→ Work task
Search the entries below for the word "Storage", then copy each line in which it is found.

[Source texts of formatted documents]

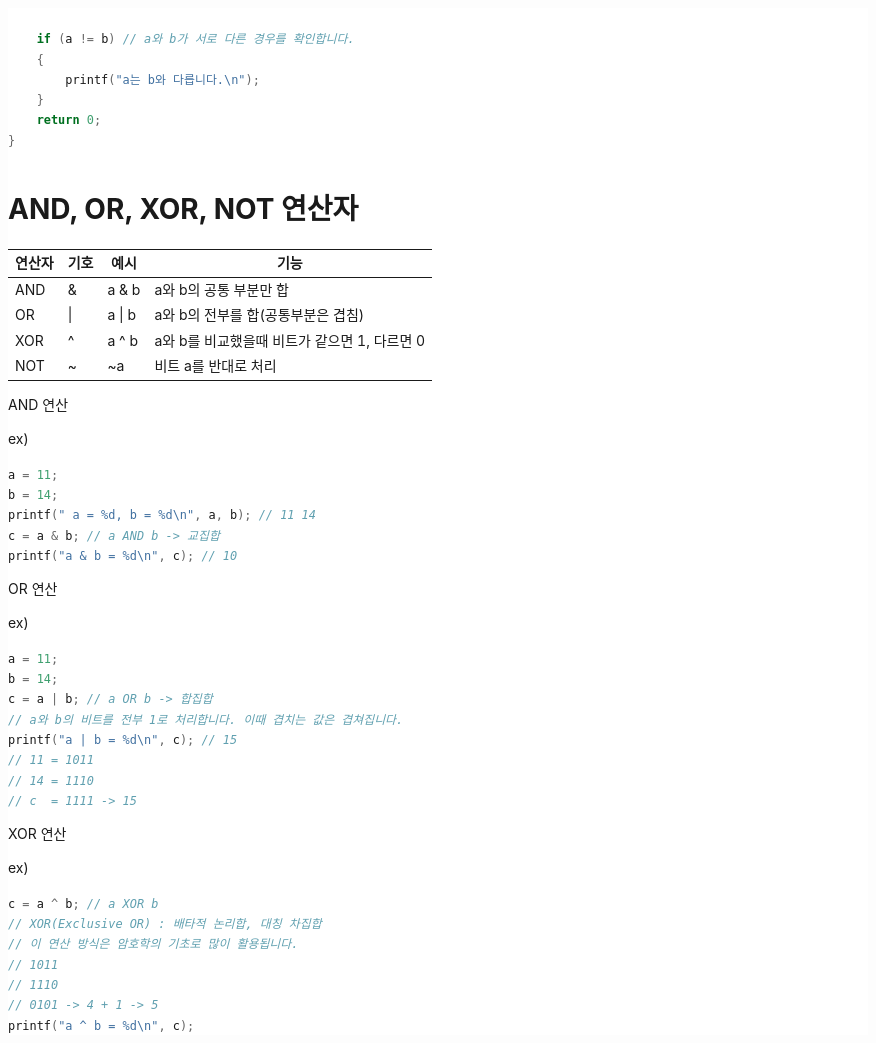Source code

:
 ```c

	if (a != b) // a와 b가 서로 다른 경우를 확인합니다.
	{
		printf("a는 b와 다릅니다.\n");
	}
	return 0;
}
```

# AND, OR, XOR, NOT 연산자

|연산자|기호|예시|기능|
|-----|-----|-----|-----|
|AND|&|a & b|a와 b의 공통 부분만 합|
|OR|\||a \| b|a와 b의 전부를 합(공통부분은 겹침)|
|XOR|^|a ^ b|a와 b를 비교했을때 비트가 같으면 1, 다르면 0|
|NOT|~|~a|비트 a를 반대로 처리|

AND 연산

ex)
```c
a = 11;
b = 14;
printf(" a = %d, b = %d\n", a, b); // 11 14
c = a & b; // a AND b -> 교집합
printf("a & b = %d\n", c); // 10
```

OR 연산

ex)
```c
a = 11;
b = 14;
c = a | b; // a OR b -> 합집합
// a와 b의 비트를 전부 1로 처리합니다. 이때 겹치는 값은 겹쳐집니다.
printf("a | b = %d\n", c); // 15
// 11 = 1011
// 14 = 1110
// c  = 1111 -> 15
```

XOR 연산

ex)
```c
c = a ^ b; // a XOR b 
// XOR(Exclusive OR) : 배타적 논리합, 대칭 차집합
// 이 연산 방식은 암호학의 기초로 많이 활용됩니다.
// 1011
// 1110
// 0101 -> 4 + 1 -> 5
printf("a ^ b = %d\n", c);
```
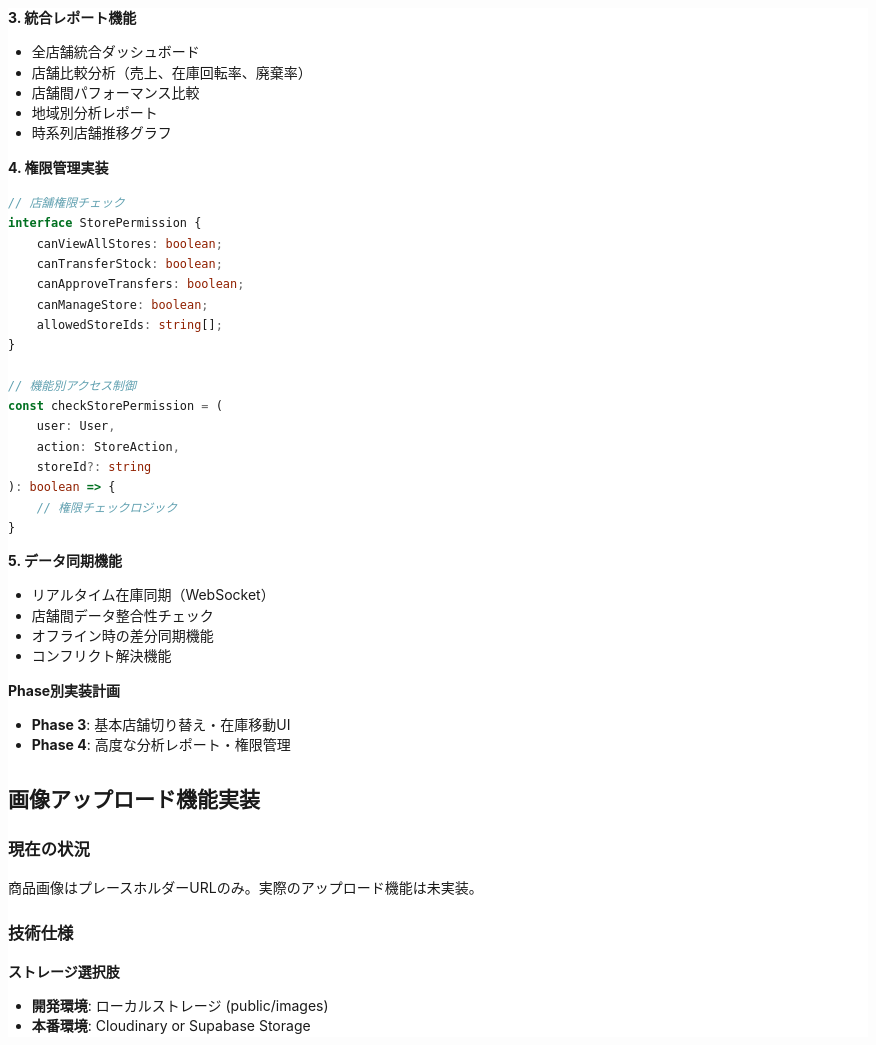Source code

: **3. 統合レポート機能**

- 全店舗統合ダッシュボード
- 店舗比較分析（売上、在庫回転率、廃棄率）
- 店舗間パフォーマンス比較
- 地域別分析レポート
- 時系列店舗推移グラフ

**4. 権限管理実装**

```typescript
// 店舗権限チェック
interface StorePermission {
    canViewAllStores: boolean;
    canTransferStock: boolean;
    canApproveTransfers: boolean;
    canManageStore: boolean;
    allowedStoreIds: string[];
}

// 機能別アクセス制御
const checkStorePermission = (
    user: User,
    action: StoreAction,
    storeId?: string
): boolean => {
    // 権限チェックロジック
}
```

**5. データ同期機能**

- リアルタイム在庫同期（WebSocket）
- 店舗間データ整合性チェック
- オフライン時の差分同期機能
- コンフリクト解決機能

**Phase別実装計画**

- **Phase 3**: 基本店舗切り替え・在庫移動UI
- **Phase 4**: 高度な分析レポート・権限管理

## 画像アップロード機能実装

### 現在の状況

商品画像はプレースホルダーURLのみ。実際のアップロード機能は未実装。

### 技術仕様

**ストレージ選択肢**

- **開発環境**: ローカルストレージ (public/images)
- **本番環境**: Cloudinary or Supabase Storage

* * *

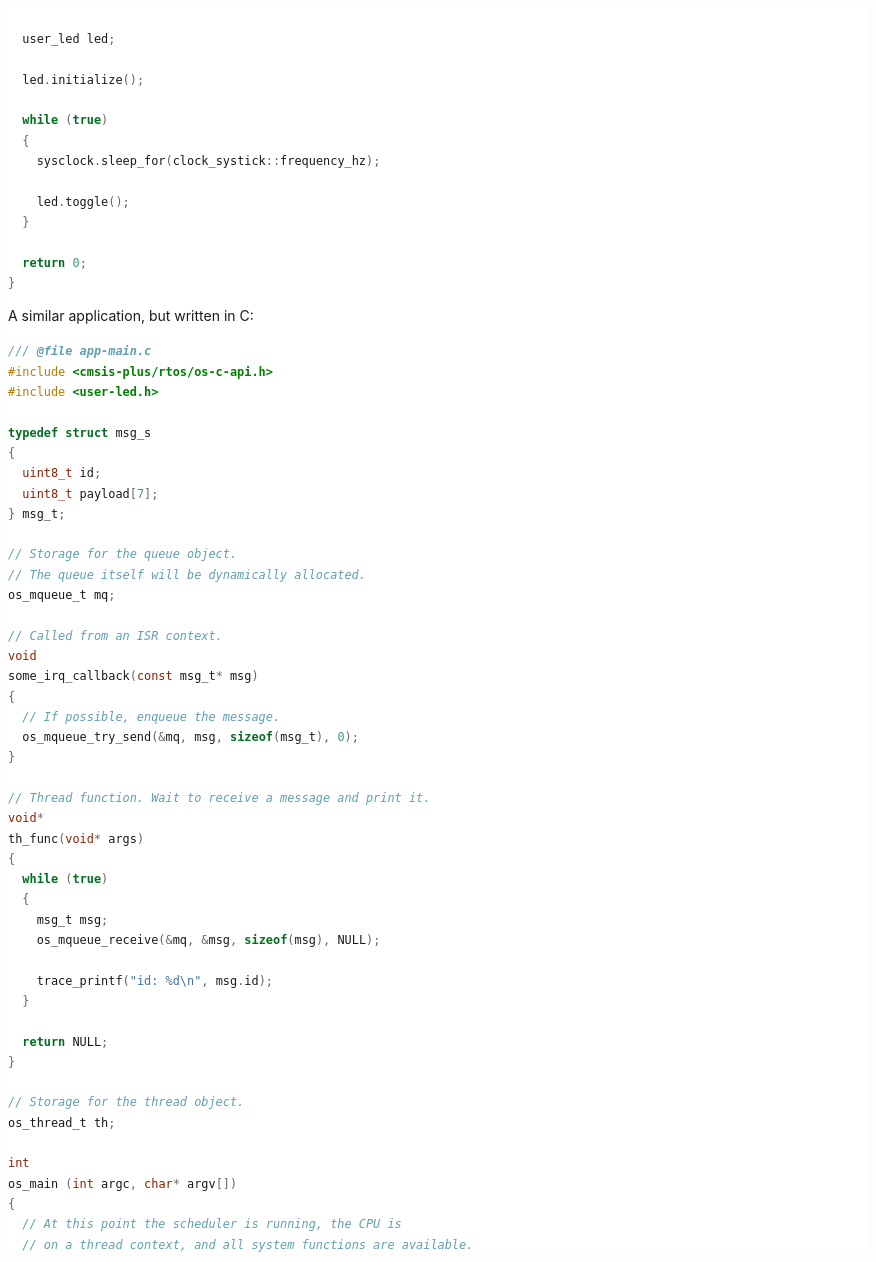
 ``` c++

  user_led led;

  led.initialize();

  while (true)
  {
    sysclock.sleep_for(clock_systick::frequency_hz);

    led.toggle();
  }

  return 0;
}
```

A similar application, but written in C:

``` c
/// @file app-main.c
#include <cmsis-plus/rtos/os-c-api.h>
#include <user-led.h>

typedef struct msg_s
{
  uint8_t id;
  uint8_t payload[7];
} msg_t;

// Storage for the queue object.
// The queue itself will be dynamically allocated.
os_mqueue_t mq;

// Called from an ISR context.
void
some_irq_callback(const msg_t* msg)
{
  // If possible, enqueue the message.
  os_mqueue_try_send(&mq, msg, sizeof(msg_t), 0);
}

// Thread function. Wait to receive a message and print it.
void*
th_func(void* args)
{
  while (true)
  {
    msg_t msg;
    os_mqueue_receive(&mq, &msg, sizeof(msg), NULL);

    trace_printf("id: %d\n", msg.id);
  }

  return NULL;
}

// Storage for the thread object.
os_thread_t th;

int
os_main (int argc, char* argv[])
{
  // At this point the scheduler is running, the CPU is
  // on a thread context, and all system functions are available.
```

→ Solved problem
- **本番環境**: Cloudinary or Supabase Storage
// Storage for the queue object.
// Storage for the thread object.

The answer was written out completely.